The logs from those systems generated petabytes of data before the torch was extinguished. They were processed in real-time by a security information and event management (SIEM) system using “big data” analytics to look for patterns that might indicate a threat—and triggering alarms swiftly when such a threat was found.

The combination of the sophisticated analytics and massive data storage in big data systems with DPI network security technology has created what Dr. Elan Amir, CEO of Bivio Networks, calls “a security camera for your network.”

“There’s no question that within the next three to five years, not having a copy of your network data will be as strange as not having a firewall,” Amir told me.

The capability used at London’s Games doesn’t have a billion-dollar price tag. Nearly any organization on a budget can assemble something similar, in some cases with hardware already on hand and a free initial software download. And the potential applications go far beyond benign network security. With the ability to store data over long periods, companies and governments with smaller budgets could not only track what’s going on in social media, but reconstruct the communications between people over a period of months or even years, all with a single query.

“The danger here,” Electronic Frontier Foundation Technology Projects Director Peter Eckersley told Ars, “is that these technologies, which were initially developed for the purpose of finding malware, will end up being repurposed as commercial surveillance technology. You start out checking for malware, but you end up tracking people.”

Unchecked, Eckersley said, companies or rogue employees of those companies will do just that. And they could retain data indefinitely, creating a whole new level of privacy risk.

How deep packet inspection works

As we send e-mails, search the Web, and post messages and comments to blogs, we leave a digital trail. At each point where Internet communications are received and routed toward their ultimate destination, and at each server they touch, security and systems operations tools give every transactional conversation anything from a passing frisk to the equivalent of a full strip search. It all depends on the tools used and how they’re set up.

One of the key technologies that drives these tools is deep packet inspection. A capability rather than a tool itself, DPI is built into firewalls and other network devices. Deep packet inspection and packet capture technologies revolutionized network surveillance over the last decade by making it possible to grab information from network traffic in real time. DPI makes it possible for companies to put tight limits on what their employees (and, in some cases, customers) can do from within their networks. The technology can also log network traffic that matches rules set up on network security hardware— rules based on the network addresses that the traffic is going to, the type of traffic itself, or even keywords and patterns within its contents.

“Almost everything interesting happening in networking, especially with a slant toward cyber security, has some DPI embedded in it, even if people aren’t calling it that,” said Bivio’s Amir. “It’s a technology and a discipline that captures all of the processing and network activity that’s getting done on network traffic outside of the standard networking elements of packets—the addressing and routing fields. What gets people riled up a bit is the ‘inspection’ part, because somehow inspection has negative connotations.”

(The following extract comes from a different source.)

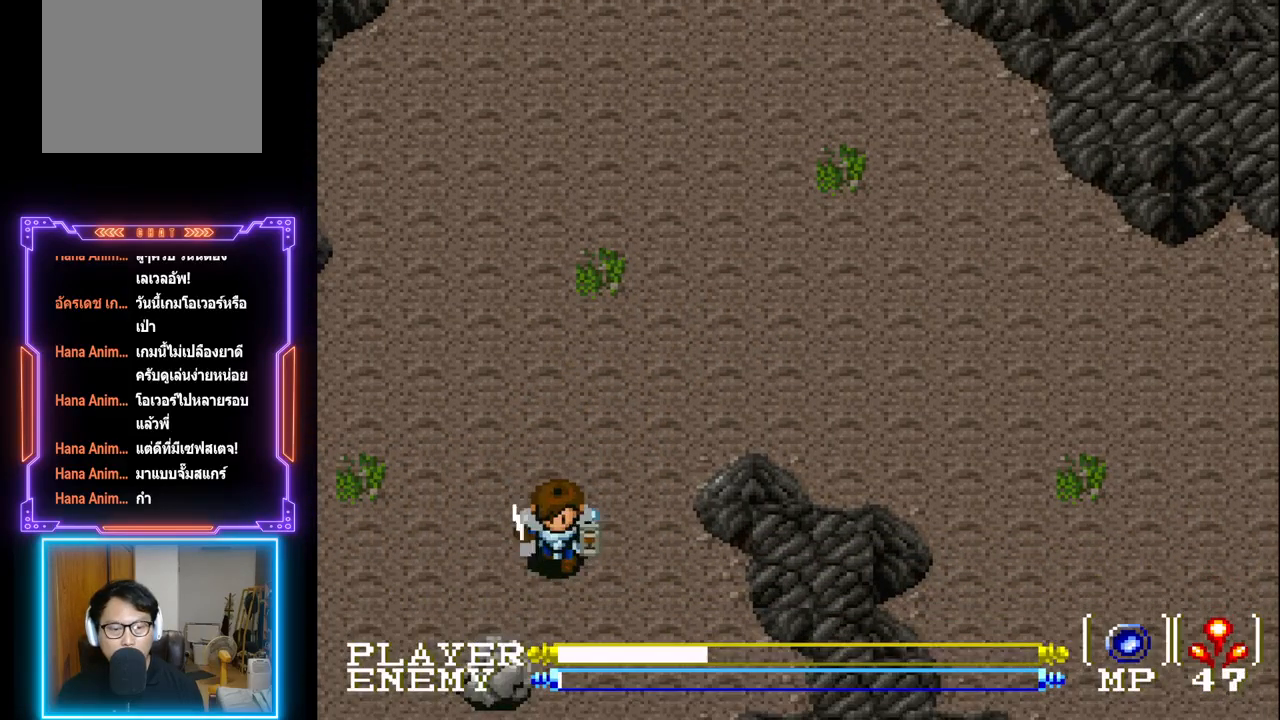
{"buttons": [], "left_stick": "center", "events": [[17, "CROSS", "up"], [83, "DPAD_DOWN", "down"], [167, "CROSS", "down"], [300, "CROSS", "up"], [350, "CROSS", "down"], [400, "DPAD_DOWN", "up"], [483, "CROSS", "up"]]}
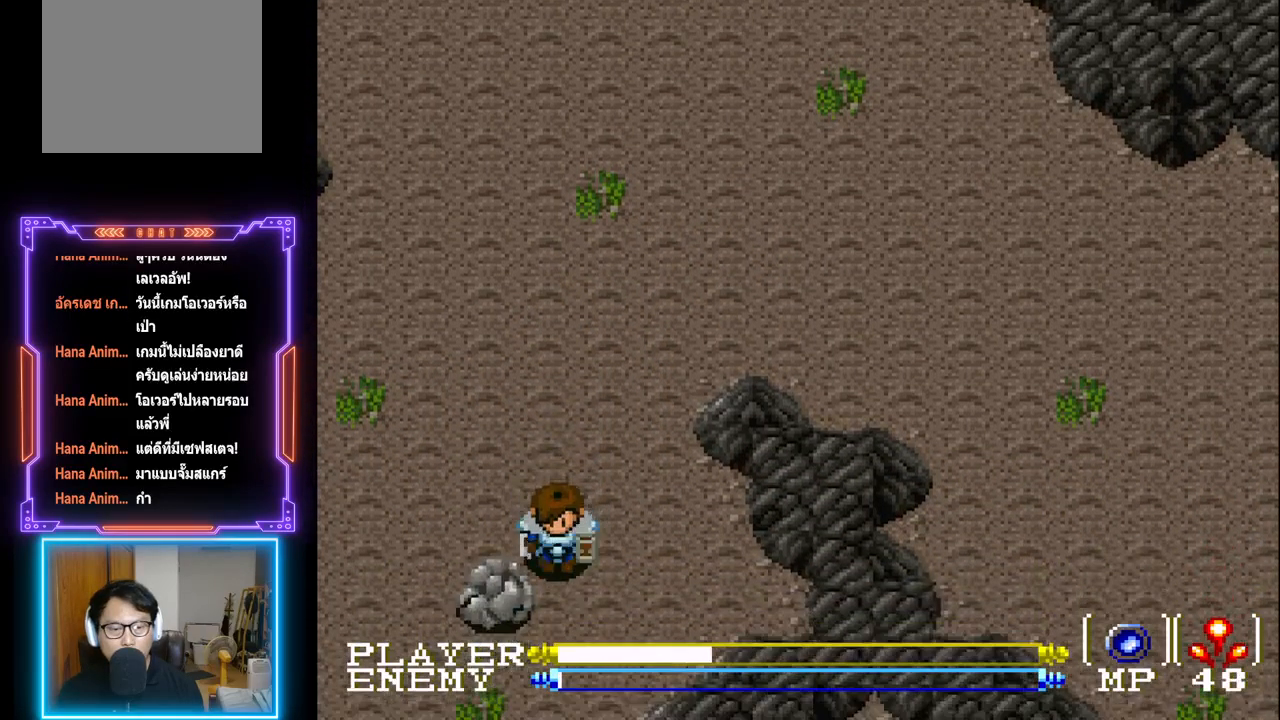
{"buttons": ["CROSS", "DPAD_DOWN"], "left_stick": "center", "events": [[17, "CROSS", "down"], [150, "CROSS", "up"], [183, "CROSS", "down"], [350, "CROSS", "up"], [400, "CROSS", "down"], [433, "DPAD_DOWN", "down"]]}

To understand how DPI works, you first have to understand how data travels across networks and the Internet. Regardless of whether they’re wired or wireless, Internet-connected networks generally use Internet Protocol (IP) to handle routing data between the computers and devices attached to them. IP sends data in chunks called packets—blocks of data proceeded by handling and addressing information that lets routers and other devices on the network know where the data came from and where it’s going. That addressing information is often referred to in the networking world as Layer 3 data, a reference to its definition within the Open Systems Interconnection network model.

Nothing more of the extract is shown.